* [Task directions] Copy each of the following entries line for line, without changing anything.

Stored data:
● ● ● ●

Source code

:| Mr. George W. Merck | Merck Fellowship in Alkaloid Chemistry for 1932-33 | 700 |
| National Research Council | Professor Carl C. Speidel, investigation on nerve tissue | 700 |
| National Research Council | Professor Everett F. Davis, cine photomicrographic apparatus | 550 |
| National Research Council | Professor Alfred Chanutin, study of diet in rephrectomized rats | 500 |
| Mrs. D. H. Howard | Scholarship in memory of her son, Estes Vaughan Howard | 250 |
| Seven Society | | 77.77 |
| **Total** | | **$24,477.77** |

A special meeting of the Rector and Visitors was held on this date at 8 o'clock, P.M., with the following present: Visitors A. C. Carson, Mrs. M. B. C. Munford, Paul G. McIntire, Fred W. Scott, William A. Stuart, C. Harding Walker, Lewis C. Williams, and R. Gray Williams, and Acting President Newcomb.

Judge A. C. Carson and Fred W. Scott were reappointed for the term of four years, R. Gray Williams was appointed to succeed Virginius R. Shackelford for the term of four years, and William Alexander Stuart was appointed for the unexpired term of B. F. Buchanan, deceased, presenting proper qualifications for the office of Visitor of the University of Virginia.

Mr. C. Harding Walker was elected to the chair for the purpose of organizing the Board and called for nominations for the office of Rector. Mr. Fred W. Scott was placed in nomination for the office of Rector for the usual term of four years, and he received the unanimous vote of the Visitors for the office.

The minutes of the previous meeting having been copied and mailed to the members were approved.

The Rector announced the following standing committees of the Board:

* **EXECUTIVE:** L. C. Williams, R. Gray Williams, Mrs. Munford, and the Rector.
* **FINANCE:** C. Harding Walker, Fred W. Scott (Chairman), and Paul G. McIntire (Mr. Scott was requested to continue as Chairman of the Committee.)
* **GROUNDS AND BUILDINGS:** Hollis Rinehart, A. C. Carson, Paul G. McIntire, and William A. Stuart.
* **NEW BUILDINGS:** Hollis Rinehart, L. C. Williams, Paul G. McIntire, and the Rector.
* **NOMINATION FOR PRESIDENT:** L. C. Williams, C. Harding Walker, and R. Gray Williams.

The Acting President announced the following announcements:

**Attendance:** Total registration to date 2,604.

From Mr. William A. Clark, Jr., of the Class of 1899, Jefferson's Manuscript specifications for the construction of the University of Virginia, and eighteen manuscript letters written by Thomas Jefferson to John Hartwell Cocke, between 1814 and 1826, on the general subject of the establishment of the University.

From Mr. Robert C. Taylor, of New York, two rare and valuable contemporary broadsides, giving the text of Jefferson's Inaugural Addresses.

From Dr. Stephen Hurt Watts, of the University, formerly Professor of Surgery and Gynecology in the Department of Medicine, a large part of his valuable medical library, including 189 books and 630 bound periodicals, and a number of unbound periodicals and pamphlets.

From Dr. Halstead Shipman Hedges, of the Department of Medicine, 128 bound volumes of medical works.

● ● ● ●

* [Completed exercise]
Source code

:| Mr. George W. Merck | Merck Fellowship in Alkaloid Chemistry for 1932-33 | 700 |
| National Research Council | Professor Carl C. Speidel, investigation on nerve tissue | 700 |
| National Research Council | Professor Everett F. Davis, cine photomicrographic apparatus | 550 |
| National Research Council | Professor Alfred Chanutin, study of diet in rephrectomized rats | 500 |
| Mrs. D. H. Howard | Scholarship in memory of her son, Estes Vaughan Howard | 250 |
| Seven Society | | 77.77 |
| **Total** | | **$24,477.77** |

A special meeting of the Rector and Visitors was held on this date at 8 o'clock, P.M., with the following present: Visitors A. C. Carson, Mrs. M. B. C. Munford, Paul G. McIntire, Fred W. Scott, William A. Stuart, C. Harding Walker, Lewis C. Williams, and R. Gray Williams, and Acting President Newcomb.

Judge A. C. Carson and Fred W. Scott were reappointed for the term of four years, R. Gray Williams was appointed to succeed Virginius R. Shackelford for the term of four years, and William Alexander Stuart was appointed for the unexpired term of B. F. Buchanan, deceased, presenting proper qualifications for the office of Visitor of the University of Virginia.

Mr. C. Harding Walker was elected to the chair for the purpose of organizing the Board and called for nominations for the office of Rector. Mr. Fred W. Scott was placed in nomination for the office of Rector for the usual term of four years, and he received the unanimous vote of the Visitors for the office.

The minutes of the previous meeting having been copied and mailed to the members were approved.

The Rector announced the following standing committees of the Board:

* **EXECUTIVE:** L. C. Williams, R. Gray Williams, Mrs. Munford, and the Rector.
* **FINANCE:** C. Harding Walker, Fred W. Scott (Chairman), and Paul G. McIntire (Mr. Scott was requested to continue as Chairman of the Committee.)
* **GROUNDS AND BUILDINGS:** Hollis Rinehart, A. C. Carson, Paul G. McIntire, and William A. Stuart.
* **NEW BUILDINGS:** Hollis Rinehart, L. C. Williams, Paul G. McIntire, and the Rector.
* **NOMINATION FOR PRESIDENT:** L. C. Williams, C. Harding Walker, and R. Gray Williams.

The Acting President announced the following announcements:

**Attendance:** Total registration to date 2,604.

From Mr. William A. Clark, Jr., of the Class of 1899, Jefferson's Manuscript specifications for the construction of the University of Virginia, and eighteen manuscript letters written by Thomas Jefferson to John Hartwell Cocke, between 1814 and 1826, on the general subject of the establishment of the University.

From Mr. Robert C. Taylor, of New York, two rare and valuable contemporary broadsides, giving the text of Jefferson's Inaugural Addresses.

From Dr. Stephen Hurt Watts, of the University, formerly Professor of Surgery and Gynecology in the Department of Medicine, a large part of his valuable medical library, including 189 books and 630 bound periodicals, and a number of unbound periodicals and pamphlets.

From Dr. Halstead Shipman Hedges, of the Department of Medicine, 128 bound volumes of medical works.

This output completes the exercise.